(source)

Table of Contents

RFC-0091: DHT Authority discovery record creation time

Start Date2024-05-20
DescriptionAdd creation time for DHT authority discovery records
AuthorsAlex Gheorghe (alexggh)

Summary

Extend the DHT authority discovery records with a signed creation time, so that nodes can determine which record is newer and always decide to prefer the newer records to the old ones.

Motivation

Currently, we use the Kademlia DHT for storing records regarding the p2p address of an authority discovery key, the problem is that if the nodes decide to change its PeerId/Network key it will publish a new record, however because of the distributed and replicated nature of the DHT there is no way to tell which record is newer so both old PeerId and the new PeerId will live in the network until the old one expires(36h), that creates all sort of problem and leads to the node changing its address not being properly connected for up to 36h.

After this RFC, nodes are extended to decide to keep the new record and propagate the new record to nodes that have the old record stored, so in the end all the nodes will converge faster to the new record(in the order of minutes, not 36h)

Implementation of the rfc: https://github.com/paritytech/polkadot-sdk/pull/3786.

Current issue without this enhacement: https://github.com/paritytech/polkadot-sdk/issues/3673

Stakeholders

Polkadot node developers.

Explanation

This RFC heavily relies on the functionalities of the Kademlia DHT already in use by Polkadot. You can find a link to the specification here.

In a nutshell, on a specific node the current authority-discovery protocol publishes Kademila DHT records at startup and periodically. The records contain the full address of the node for each authorithy key it owns. The node tries also to find the full address of all authorities in the network by querying the DHT and picking up the first record it finds for each of the authority id it found on chain.

The authority discovery DHT records use the protobuf protocol and the current format is specified here. This RFC proposese extending the schema in a backwards compatible manner by adding a new optional creation_time field to AuthorityRecord and nodes can use this information to determine which of the record is newer.
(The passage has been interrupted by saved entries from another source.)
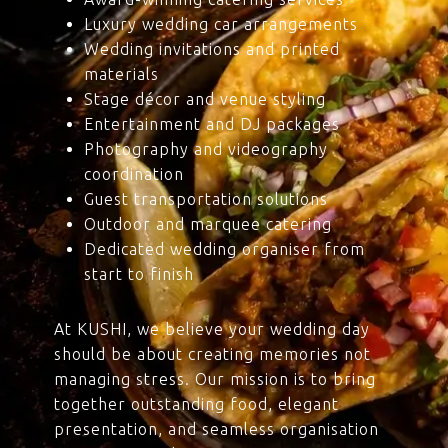
Luxury wedding car arrangements
Wedding invitations and printed
materials
Stage décor and venue styling
Entertainment and DJ packages
Photography and videography
coordination
Guest transportation solutions
Outdoor and marquee catering
Dedicated wedding organiser from
start to finish
At KUSHI, we believe your wedding day
should be about creating memories not
managing stress. Our mission is to bring
together outstanding food, elegant
presentation, and seamless organisation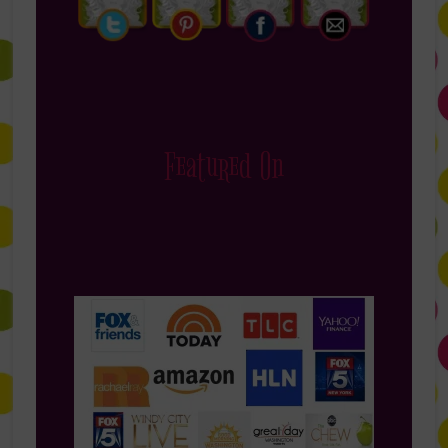
Featured On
Diff of dht-v3.proto vs dht-v2.proto

@@ -1,10 +1,10 @@
 syntax = "proto3";

-package authority_discovery_v2;
+package authority_discovery_v3;

 // First we need to serialize the addresses in order to be able to sign them.
 message AuthorityRecord {
 	repeated bytes addresses = 1;
+	// Time since UNIX_EPOCH in nanoseconds, scale encoded
+	TimestampInfo creation_time = 2;
 }

 message PeerSignature {
@@ -13,11 +15,17 @@
 	bytes public_key = 2;
 }

+// Information regarding the creation data of the record
+message TimestampInfo {
+       // Time since UNIX_EPOCH in nanoseconds, scale encoded
+       bytes timestamp = 1;
+}
+

Each time a node wants to resolve an authorithy ID it will issue a query with a certain redundancy factor, and from all the results it receives it will decide to pick only the newest record. Additionally, in order to speed up the time until all nodes have the newest record, nodes can optionaly implement a logic where they send the new record to nodes that answered with the older record.

Drawbacks

In theory the new protocol creates a bit more traffic on the DHT network, because it waits for DHT records to be received from more than one node, while in the current implementation we just take the first record that we receive and cancel all in-flight requests to other peers. However, because the redundancy factor will be relatively small and this operation happens rarerly, every 10min, this cost is negligible.

Testing, Security, and Privacy

This RFC's implementation https://github.com/paritytech/polkadot-sdk/pull/3786 had been tested on various local test networks and versi.

With regard to security the creation time is wrapped inside SignedAuthorityRecord wo it will be signed with the authority id key, so there is no way for other malicious nodes to manipulate this field without the received node observing.

Performance, Ergonomics, and Compatibility

Irrelevant.

Performance

Irrelevant.

Ergonomics

Irrelevant.

Compatibility

The changes are backwards compatible with the existing protocol, so nodes with both the old protocol and newer protocol can exist in the network, this is achieved by the fact that we use protobuf for serializing and deserializing the records, so new fields will be ignore when deserializing with the older protocol and vice-versa when deserializing an old record with the new protocol the new field will be None and the new code accepts this record as being valid.

Prior Art and References

The enhancements have been inspired by the algorithm specified in here

Unresolved Questions

N/A

N/A